HAZOP Q&A
毒性ガスが漏洩した場合の安全対策として、ある工程を建屋囲いし、漏洩を検知したら密閉化⇒建屋吸引⇒除害処理というシステムが設定されている場合、これも既存安全対策の項目として挙げてもよいでしょうか?
(ただし、この場合感覚的には、建屋外はリスクは小さくなりますが、建屋内にパトロール者など作業者がいた場合、逆にリスクは高くなってしまいますが。)
毒性ガスの漏洩は、火災・爆発と同様に、プロセス機器の破裂・損傷以降の災害事象としての取り扱いが必要です。
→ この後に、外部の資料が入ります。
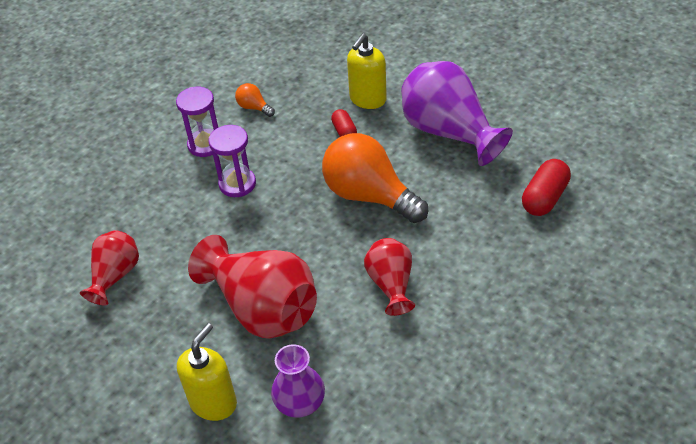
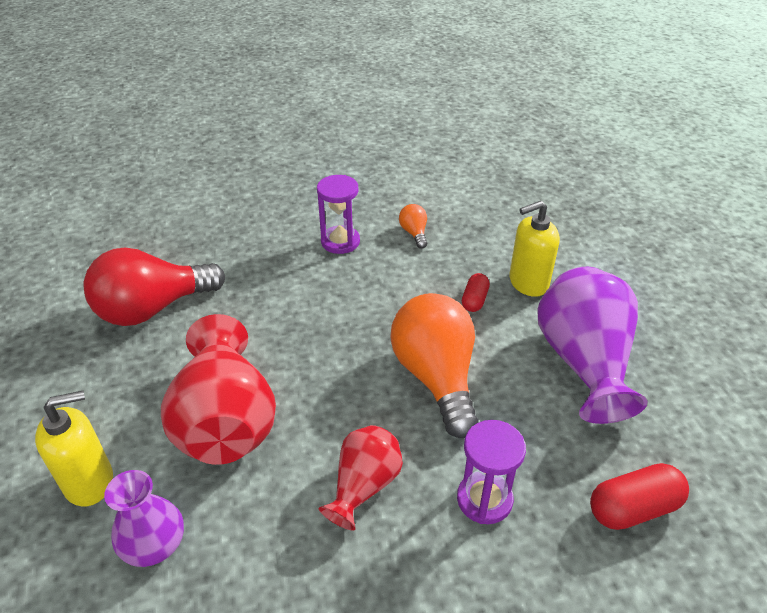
camera: 35 degrees right, 5 degrees down
(115, 276) = (152, 308): red vase -> red light bulb
(237, 184) = (329, 291): purple hourglass -> purple hourglass (484, 499)

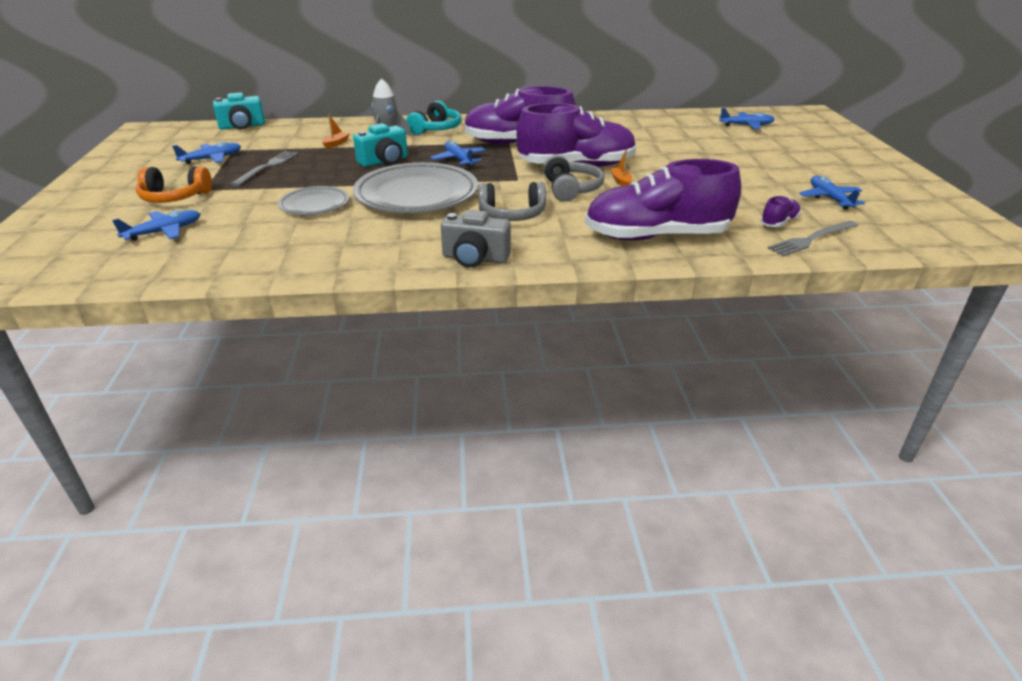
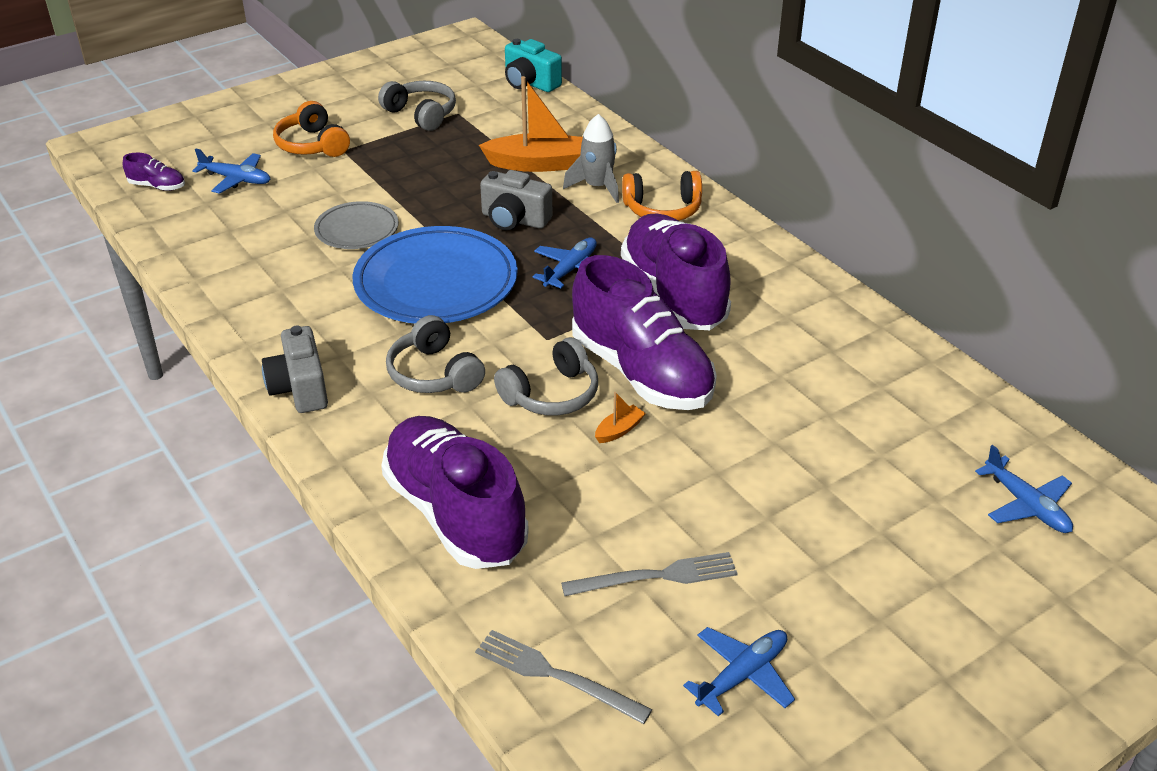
camera: 60 degrees right, 5 degrees up
(212, 159) = (421, 114): blue plane -> grey headphones
(267, 167) = (428, 156): grey fork -> grey fork (655, 577)
(336, 144) = (538, 164): orange boat -> orange boat, size x2.27
(384, 161) = (514, 220): turquoise camera -> grey camera
(416, 194) = (436, 283): grey plate -> blue plate
(436, 129) = (662, 209): turquoise headphones -> orange headphones
(778, 222) = (592, 628): purple shoe -> purple shoe (157, 186)

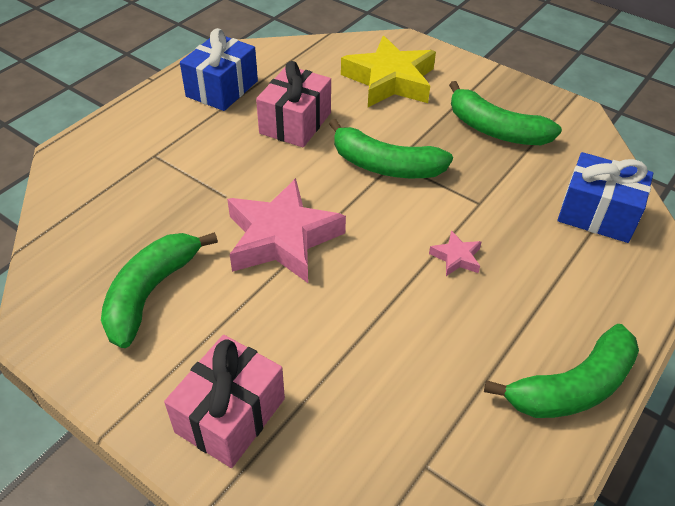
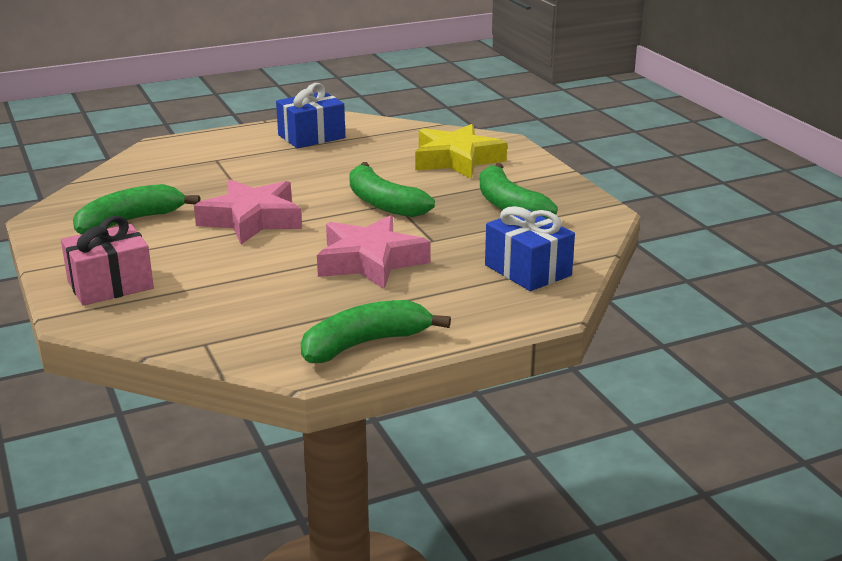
camera: 30 degrees right, 20 degrees down
(295, 123) = (343, 166): pink gift -> none
(456, 257) = (370, 261): pink star -> pink star, size x2.33
(572, 387) = (365, 344): green banana -> green banana turned 150 degrees clockwise

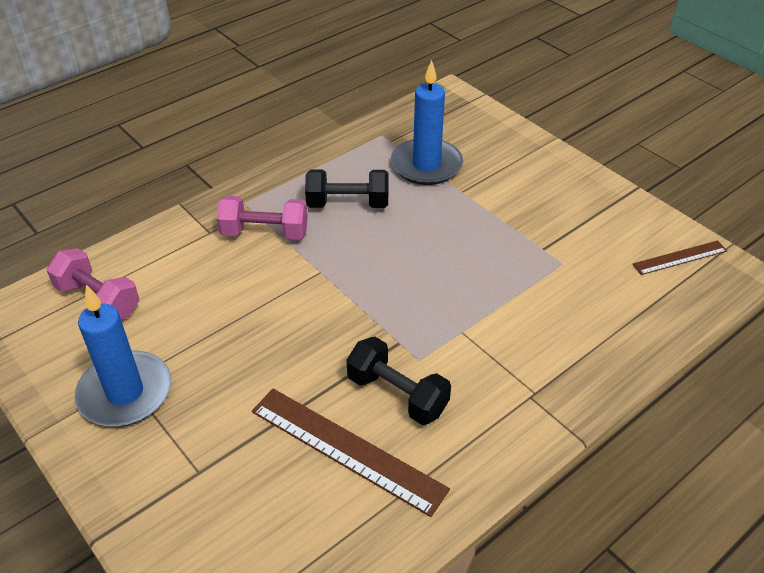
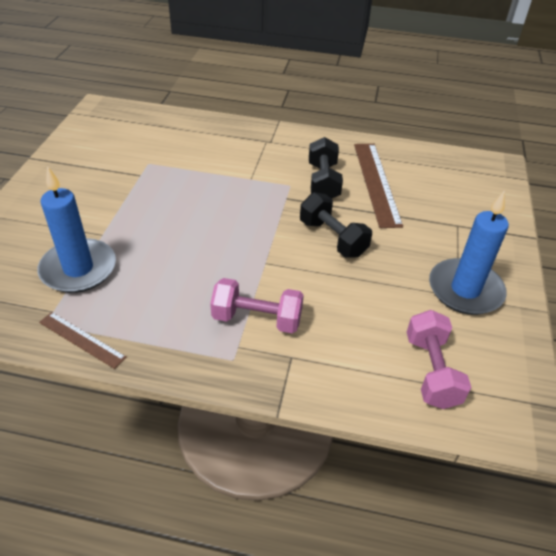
camera: 130 degrees left, 0 degrees up
(265, 233) = (257, 319): pink dumbbell -> pink dumbbell turned 45 degrees counterclockwise
(348, 204) = (174, 289): black dumbbell -> black dumbbell (332, 238)
(680, 258) = (102, 125): brown ruler -> brown ruler (82, 339)

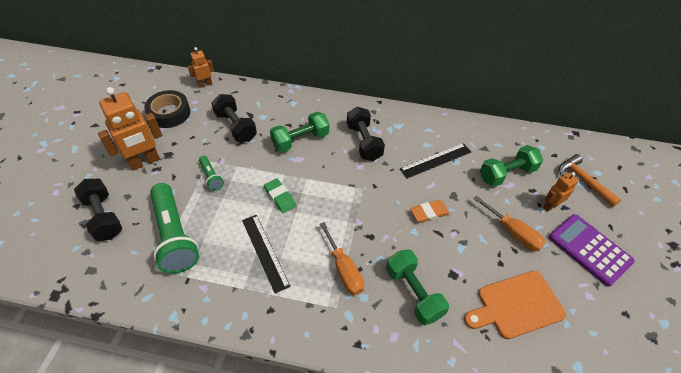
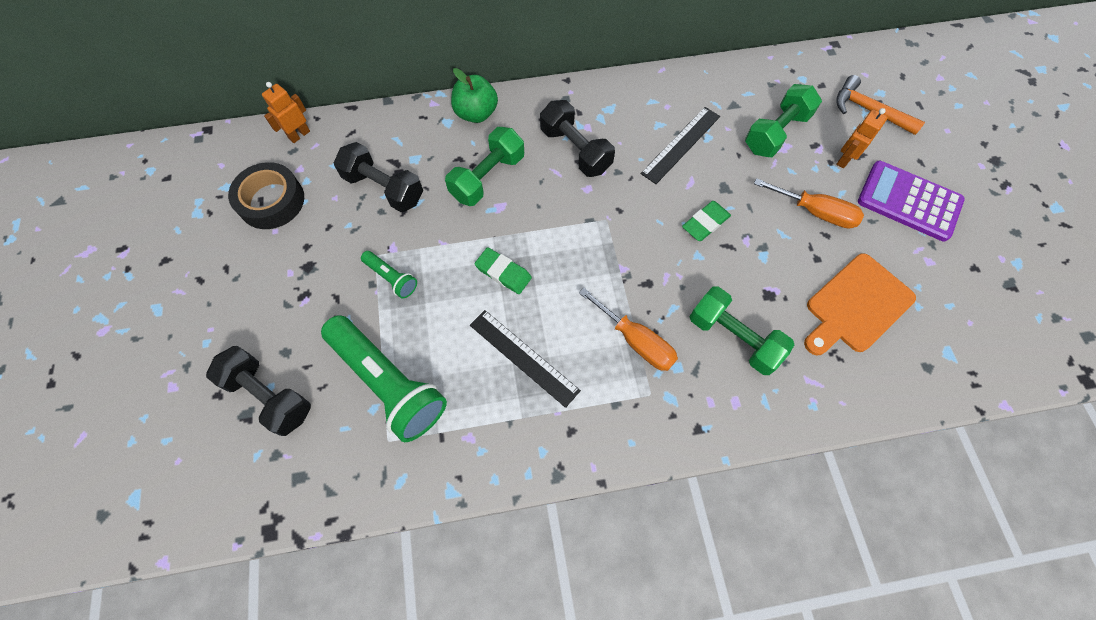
camera: 20 degrees left, 15 degrees up
(145, 162) = (280, 291): orange robot -> none
(313, 103) = (476, 113): none -> green apple
(429, 213) = (705, 223): orange eraser -> green eraser

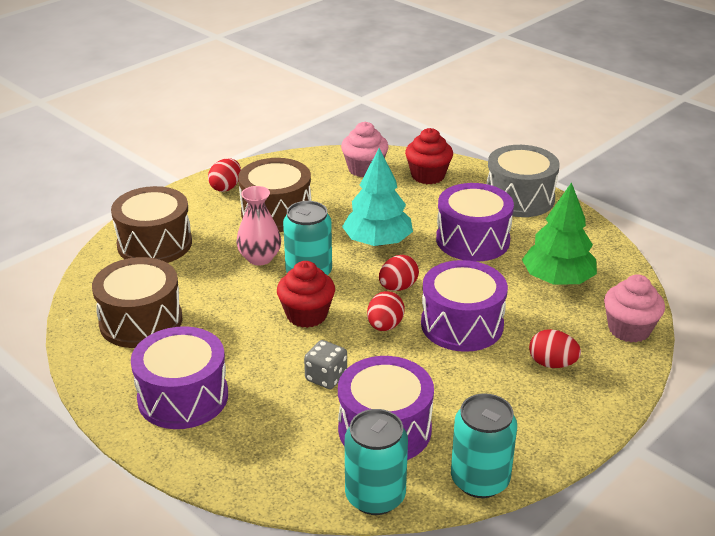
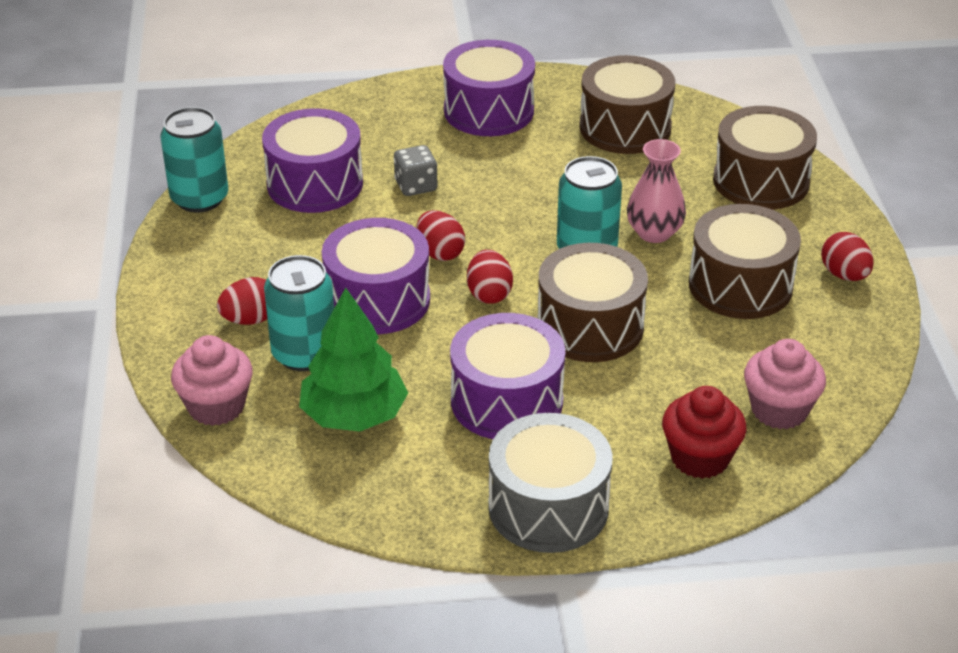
camera: 130 degrees right, 5 degrees up
(306, 315) = (517, 217): red cupcake -> none
(375, 496) = (259, 146): turquoise can -> turquoise can (304, 354)
(377, 242) = (590, 326): turquoise tree -> brown drum

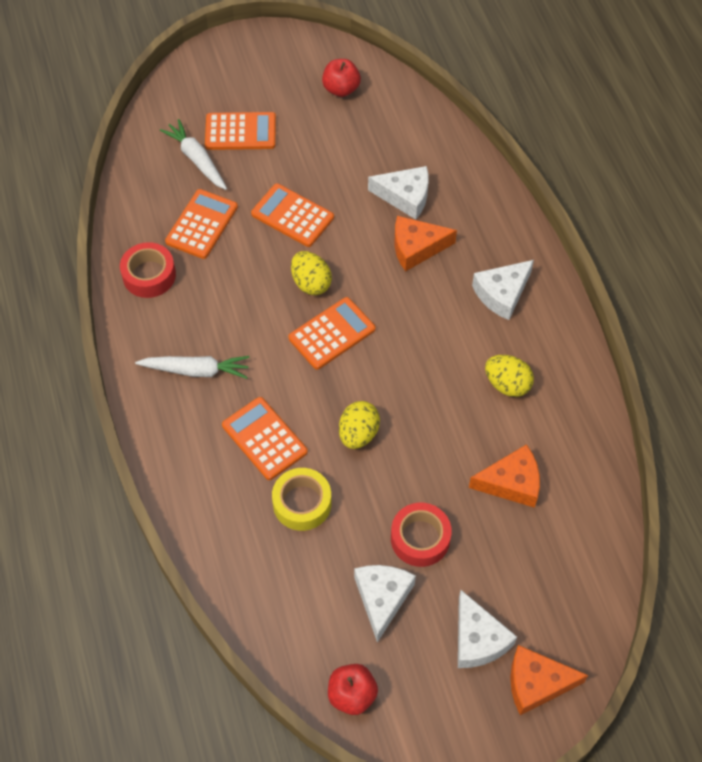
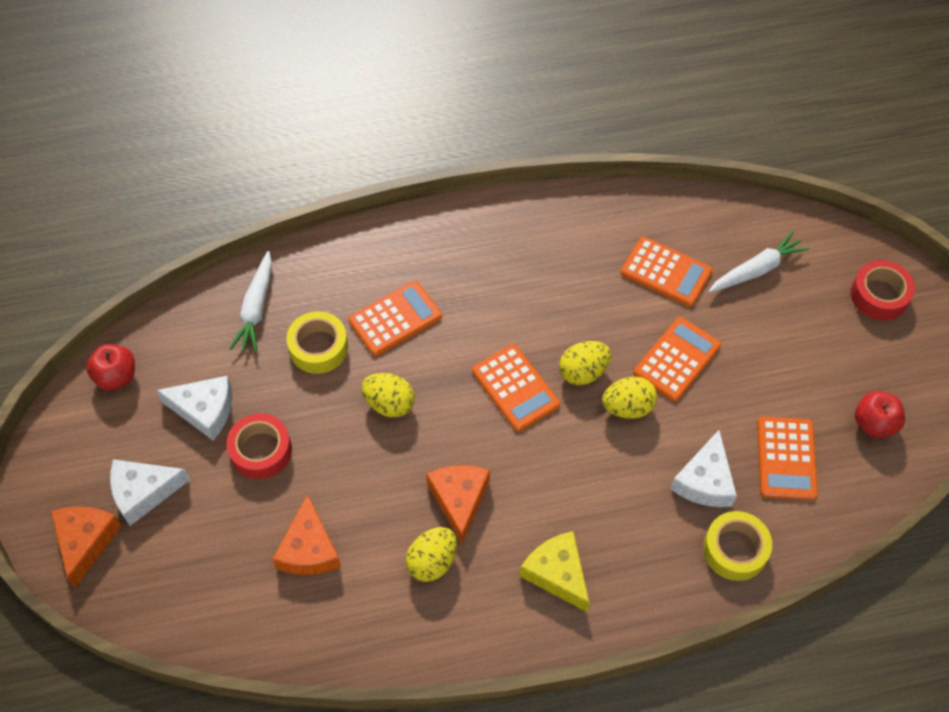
camera: 95 degrees right, 0 degrees up
(149, 275) = (600, 224): red tape -> red tape (879, 295)
(196, 370) = (481, 263): white carrot -> white carrot (256, 308)
(240, 132) = (799, 313): orange calculator -> orange calculator (786, 459)
(343, 250) = (627, 407): none -> yellow egg
(416, 248) = (628, 485): orange cheese -> orange cheese (459, 500)
(462, 178) = (735, 550): none -> yellow tape
(502, 294) = (557, 573): white cheese -> yellow cheese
すなわち毒性ガス中毒による死亡災害(S=5)の起こり易さを評価することになりますが、屋内設備に対する漏洩検知⇒密閉化⇒建屋吸引⇒除害処理のシステムは、毒性ガスの漏洩事故を局所化し屋外への拡散を防止する対策であり、基本的に建屋外にいる人の死亡確率を低減する安全対策として評価することになります。建屋内にいる作業者に対しては、漏洩検知・警報のみが屋外への緊急避難を促す対策となります。このシステムを既存安全対策として取り上げ、それぞれの対象者の死亡確率を推定・評価するためには、以下のスタディが必要になります。
[A] 建屋内にいる人の死亡確率の推定・評価
(1) 人が漏洩場所にいる確率(1年間当たり)
たとえば、パトロール等で1日3回、5分間づつ建屋内に人がいる場合の存在確率は、
365x3x5/60/8760=1.0x10-2
(2) 漏洩場所にいる人の死亡確率(たとえば、以下の考え方により評価する)
① 漏洩検知・警報から建屋外に避難するまでの所要時間
② ①の時間における建屋内の拡散濃度(物質および漏洩流量等によって異なる)
③ ②と漏洩検知・警報濃度との平均値
④ ①の時間と③の平均濃度から中毒による死亡確率を推定(Probit関数による)
(3) 中毒による死亡の確率
(プロセス機器の破裂・損傷の発生頻度)x(1)x ④
[B] 建屋外にいる人の死亡確率の推定・評価
(1) 毒性ガスの漏洩時に、建屋の外にいる人の死亡の確率
たとえば、パトロール等で1日3回、5分間づつ建屋周辺に人がいる場合は、
365x3x5/60/8760=1.0x10-2
(2) 建屋外にいる人の死亡の確率(たとえば、以下の考え方による)
① 漏洩検知⇒密閉化⇒建屋吸引⇒除害処理システムの失敗確率
② 漏洩検知・警報から構内警報、さらに現場エリアにいる人が
安全な場所に避難するまでの所要時間
③ ②の時間における現場エリアへの拡散到達濃度
(漏洩検知⇒密閉化⇒建屋吸引⇒除害処理システムが機能しない場合)
④ ③と漏洩検知・警報濃度との平均値
⑤ ②の時間と④の平均濃度から中毒による死亡確率を推定(Probit関数による)
(3) 中毒による死亡の確率
(プロセス機器の破裂・損傷の発生頻度)x(1)x ⑤
以上に述べましたように、毒性ガス中毒のリスク評価は、上記のようなかなり手間のかかる推定を必要としますので、HAZOPの段階で実施することはあまりお勧めできません。HAZOPの段階ではプロセス機器の破裂・損傷(S=4)の発生頻度によってリスク評価を終了し、漏洩検知⇒密閉化⇒建屋吸引⇒除害処理システムについては、FTAを用いて失敗確率を推定してシステムの信頼性を評価・改善する、といった対応が現実的であると考えられます。